=== Exercise ===
Each line in the entries below that holds the word "decisions" belongs in the answer.

=== Data shown ===
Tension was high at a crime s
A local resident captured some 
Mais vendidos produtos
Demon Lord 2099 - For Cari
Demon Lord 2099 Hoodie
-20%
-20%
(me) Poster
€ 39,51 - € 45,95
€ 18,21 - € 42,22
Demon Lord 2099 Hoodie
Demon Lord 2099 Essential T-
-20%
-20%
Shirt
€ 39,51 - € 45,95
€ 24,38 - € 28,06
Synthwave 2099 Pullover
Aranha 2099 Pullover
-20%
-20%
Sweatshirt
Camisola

==

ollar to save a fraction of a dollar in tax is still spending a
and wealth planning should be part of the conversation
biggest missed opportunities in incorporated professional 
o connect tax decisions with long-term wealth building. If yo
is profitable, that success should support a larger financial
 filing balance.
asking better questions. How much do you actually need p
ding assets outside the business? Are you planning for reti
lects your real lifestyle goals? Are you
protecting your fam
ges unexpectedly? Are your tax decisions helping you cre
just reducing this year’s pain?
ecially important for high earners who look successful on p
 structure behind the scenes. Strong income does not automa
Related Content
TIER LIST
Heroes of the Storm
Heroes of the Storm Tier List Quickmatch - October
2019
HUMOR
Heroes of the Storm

==

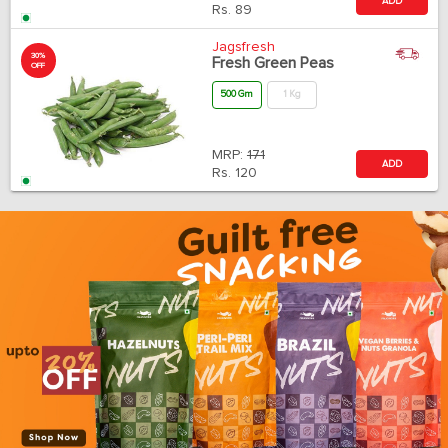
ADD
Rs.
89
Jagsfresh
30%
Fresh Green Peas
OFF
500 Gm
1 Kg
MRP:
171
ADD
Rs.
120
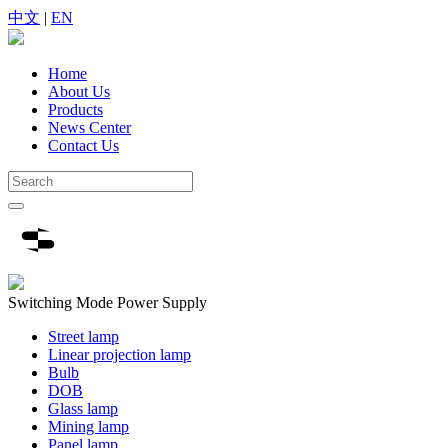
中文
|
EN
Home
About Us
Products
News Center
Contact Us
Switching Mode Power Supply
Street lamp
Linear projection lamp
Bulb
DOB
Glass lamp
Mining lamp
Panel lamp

=== Answer ===
o connect tax decisions with long-term wealth building. If yo
ges unexpectedly? Are your tax decisions helping you cre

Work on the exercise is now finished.